Admittedly, I’m a little late to this one, but the world’s richest book critic also took aim recently at development critic Dambisa Moyo, author of the controversial 2009 book, Dead Aid. The Sydney Morning Herald reported on the comments Gates made at a televised forum in Australia last week:

Mr Gates said the book had not helped in his aim for governments to increase their foreign aid spend. He added that the author “didn’t know much about aid and what aid was doing”.

“I think that that book actually did damage generosity of rich world countries,” Mr Gates said. “People have excused various [foreign aid] cutbacks because of it,” he added.

Mr Gates said if one was to objectively look at what foreign aid had been able to achieve then they “would never accuse it of creating a dependency”.

“Having children not die is not creating a dependency, having children not be so sick they can’t go to school, not having enough nutrition so their brains don’t develop. That is not a dependency. That’s an evil thing and books like that – they’re promoting evil,” he said.

The economist responded in a blog post on her website:

  1. I wrote Dead Aid to contribute to a useful debate on why, over many decades, multi billions of dollars of aid has consistently failed to deliver sustainable economic growth and meaningfully reduce poverty. I also sought to explicitly explain how decades of government to government aid actually undermined economic growth and contributed to worsening living conditions across Africa. More than this, I clearly detailed better ways for African leaders, and governments across the world, to finance economic development. I have been under the impression that Mr.
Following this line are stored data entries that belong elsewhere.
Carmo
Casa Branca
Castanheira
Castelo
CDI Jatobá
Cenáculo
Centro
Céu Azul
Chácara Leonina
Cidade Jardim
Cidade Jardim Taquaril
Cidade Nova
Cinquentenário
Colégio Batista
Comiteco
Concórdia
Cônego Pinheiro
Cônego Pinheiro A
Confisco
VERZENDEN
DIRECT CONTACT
Gates and I want the same thing – for the livelihood of Africans to be meaningfully improved in a sustainable way. Thus, I have always thought there is significant scope for a mature debate about the efficacy and limitations of aid. To say that my book “promotes evil” or to allude to my corrupt value system is both inappropriate and disrespectful.
  2. Mr. Gates’ claim that I “didn’t know much about aid and what it was doing” is also unfortunate. I have dedicated many years to economic study up to the PhD level, to analyze and understand the inherent weaknesses of aid, and why aid policies have consistently failed to deliver on economic growth and poverty alleviation. To this, I add my experience working as a consultant at the World Bank, and being born and raised in Zambia, one of the poorest aid-recipients in the world. This first-hand knowledge and experience has highlighted for me the legacy of failures of aid, and provided me with a unique understanding of not only the failures of the aid system but also of the tools for what could bring African economic success.
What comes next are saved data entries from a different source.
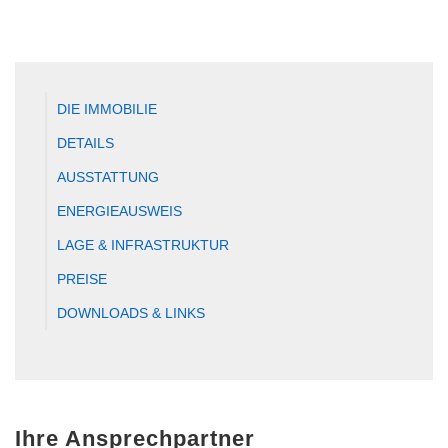
DIE IMMOBILIE
DETAILS
AUSSTATTUNG
ENERGIEAUSWEIS
LAGE & INFRASTRUKTUR
PREISE
DOWNLOADS & LINKS
Ihre Ansprechpartner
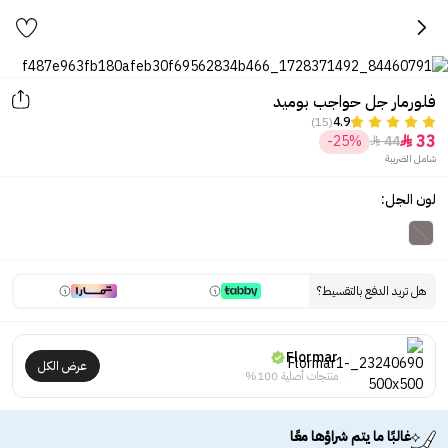
فلورمار جل حواجب بوميد
(15)
4.9
33
-25%
44


شامل الضريبة
لون الجل:
هل تريد الدفع بالتقسيط؟
Flormar
عرض الكل
منتجات أصلية 100%
غالبًا ما يتم شراؤها معًا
It’s a little surprising to me how much controversy Dead Aid continues to generate four years after its publication. The author recently got the full Jacob Weisberg interview treatment over atSlate, during which she — perhaps not coincidentally — had some suggestions for how Gates might better spend his money: endowing a university or building a Microsoft plant rather than funding humanitarian programs.

As Tom Murphy notes, Moyo doesn’t have an awful lot of fans among fellow economists, even those who share some of her doubts about the effectiveness of aid programs. Edward Carrsuggests that Moyo’s prominence has actually made it easier for people like Gates to dismiss the objections of slightly less extreme critics.